Off to the train station! Thank God Nayru grew up here and knows her way around. Buuuut... the entry to the underground was the most ghetto, survival horror thing ever. It seriously looked like a big wooden shed with granite steps leading down. WHERE DOES BOSTON GET ALL THIS GRANITE? Fucking everything is made of it. It's honestly bizarre. It was very strange, though, and CROWDED. Why is Sunday traffic on the Boston underground so heavy? It was very very weird. Felt heavily like Silent Hill 2, just because there were gated and closed off areas, and it was just kinda ghetto and weirdly lit (that weird effect that ancient fluorescent bulbs give off), and it was just..... idek. So weird.

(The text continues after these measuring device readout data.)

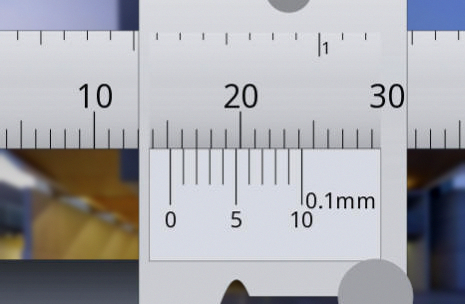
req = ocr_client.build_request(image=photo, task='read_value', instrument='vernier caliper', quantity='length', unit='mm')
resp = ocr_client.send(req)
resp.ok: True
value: 15.2 mm
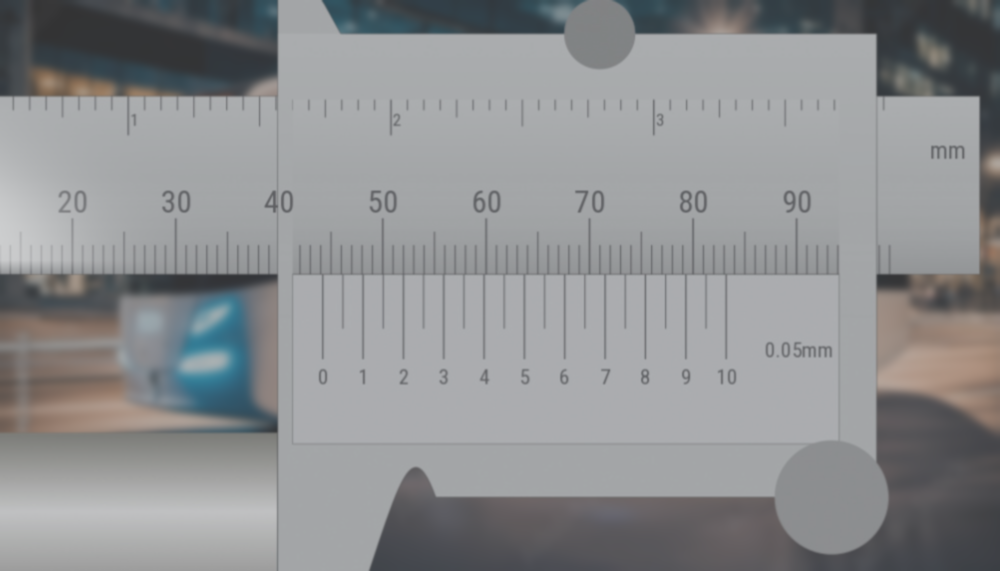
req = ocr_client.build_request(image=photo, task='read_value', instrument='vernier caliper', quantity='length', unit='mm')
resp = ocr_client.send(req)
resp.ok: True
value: 44.2 mm
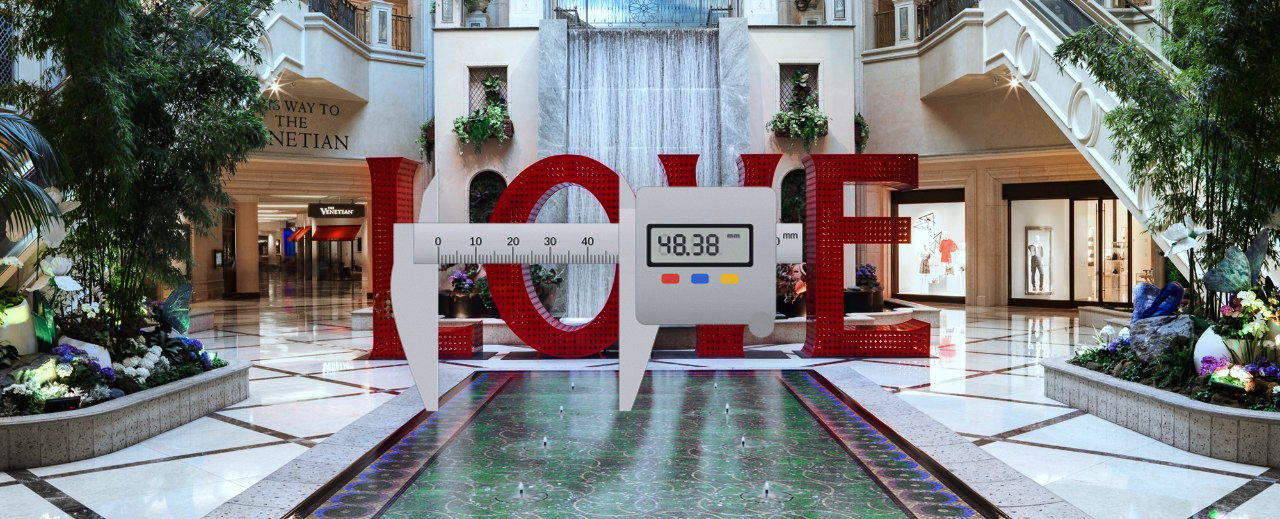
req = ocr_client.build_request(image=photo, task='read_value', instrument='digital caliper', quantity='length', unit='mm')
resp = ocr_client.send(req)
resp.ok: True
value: 48.38 mm
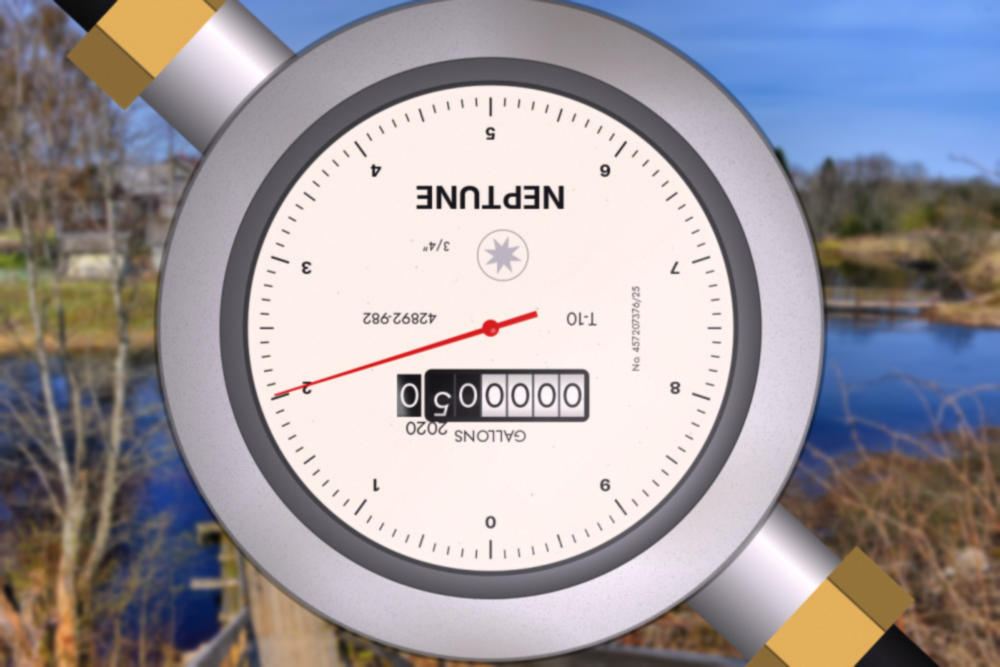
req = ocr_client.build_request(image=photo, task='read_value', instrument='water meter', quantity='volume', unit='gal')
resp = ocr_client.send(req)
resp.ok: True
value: 52.0 gal
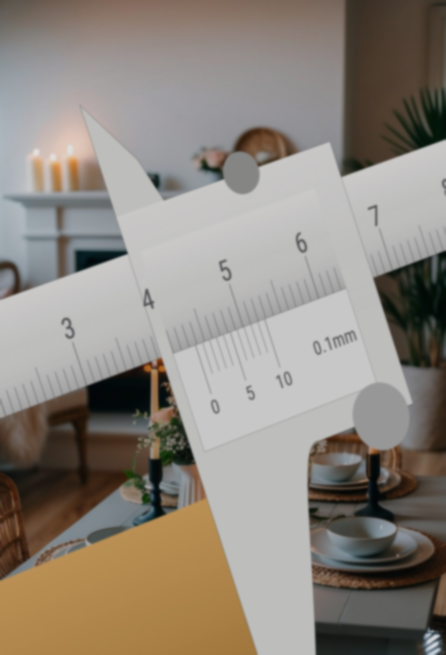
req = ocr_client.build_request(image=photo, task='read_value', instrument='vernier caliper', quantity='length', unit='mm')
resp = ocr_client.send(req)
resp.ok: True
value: 43.8 mm
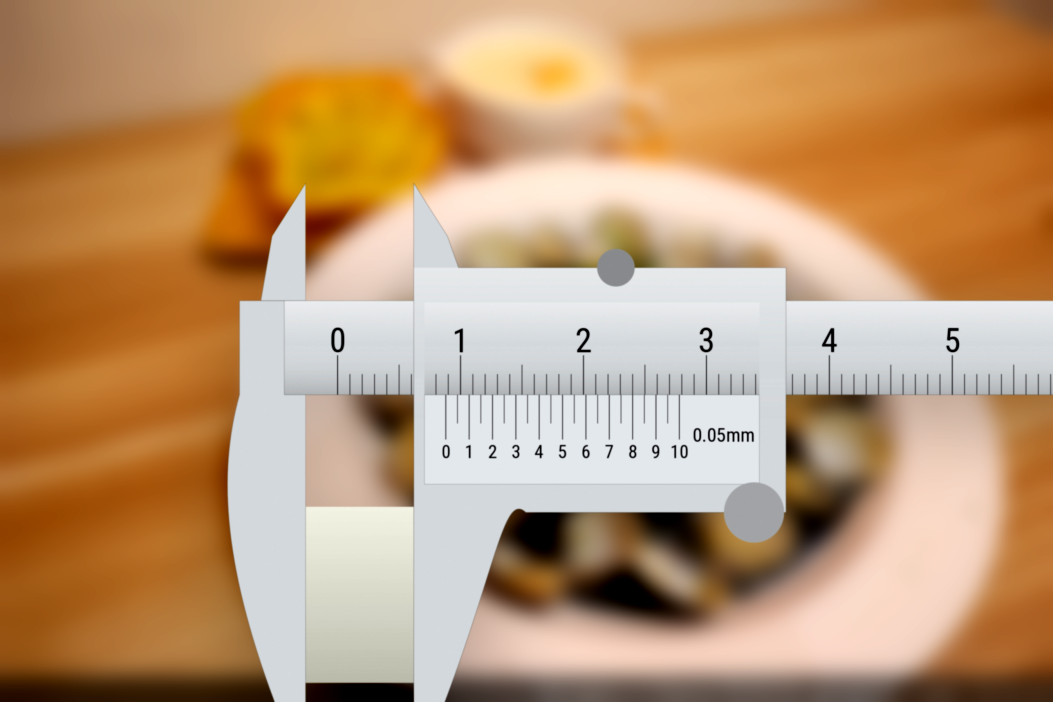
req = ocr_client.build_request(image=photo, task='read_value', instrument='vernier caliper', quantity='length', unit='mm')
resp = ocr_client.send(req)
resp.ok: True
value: 8.8 mm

But! Finally to the airport! Nayru jumped off the bus first to get to her terminal, and we got off at Terminal E and went inside. Loaded up on clonazepam again because Boston-Logan apparently has body scanners, sat around waiting a bit for it to kick in. Ken's good at telling when it kicks in because apparently my pupils get really hugely dilated (I call it moe eyes to try and be cute and make myself feel better). Once it kicked in, we checked bags and headed through the security, which... is miniscule. BLA was fucking half-abandoned on Easter Day. It's STRANGE. Also, no body scanning as far as I can tell. Just the usual metal detector. However, my backpack was searched and I forfeited a dollar bottle of hairspray that I forgot I packed. Fuck yourselves, terrorists, for screwing the rest of us. You fucks.

Anyway, after that embarrassing episode, we went and loitered at the gate for a while. I went upstairs to the international wing, to see about any food cheap enough for us to afford, and found some little muffins and such at Starbucks. Went back down, hung out with Ken until it was time for our flight to Chicago.

The flight was pretty good, pre-boarded and everything, it was rather nice... when we landed, I stood up to retrieve Ken's cane and Ken turned around only to see his friend, the amazing Mello cosplayer. So we went to the gate all together and sat and shot the shit for a while, to a background of three identically dressed little boys in a huge family sitting and watching Scooby-Doo. Okay. While landing, though, we saw lightning outside the plane window, and it was storming the entire time we were there. Planes kept getting shifted around, bullshit ensued, and we ended up delayed waiting for some plane from Detrooooooooit.

Plane from DETROOOOOOOOOIT arrives, and we move to a different gate, and then.... fuck. Everyone lines up at the boarding dude's behest, then he walks off to go talk to someone on the plane and... doesn't come back. Meanwhile he'd asked pre-board to come stand at the front, and... yeah, Ken can't stand that long. I ran off and requisitioned a wheelchair for him, and eventually the dude came back and we all boarded. Whoo.

AND NOW THE WAITING STARTS. After a little while, they come on the thing and say "uhhh.... yeeeeah... see that plane out there? we're waiting for it to take off, then we'll go." okay. After a while we get started, an hour late, and holy shit turbulence like whoa for the first half hour or so. Finally it eases up a bit, but everyone figures they're just gonna sleep.... except Ken who's been drinking coffee and energy drinks and is now cranking out fic prompts for a meme. Weeeeeee.

We finally arrive in familiar turf, after spending time attempting to identify landmarks while coming into Albuquerque. Call Erin, loiter at the baggage claim, get a ride home, and then we crashed.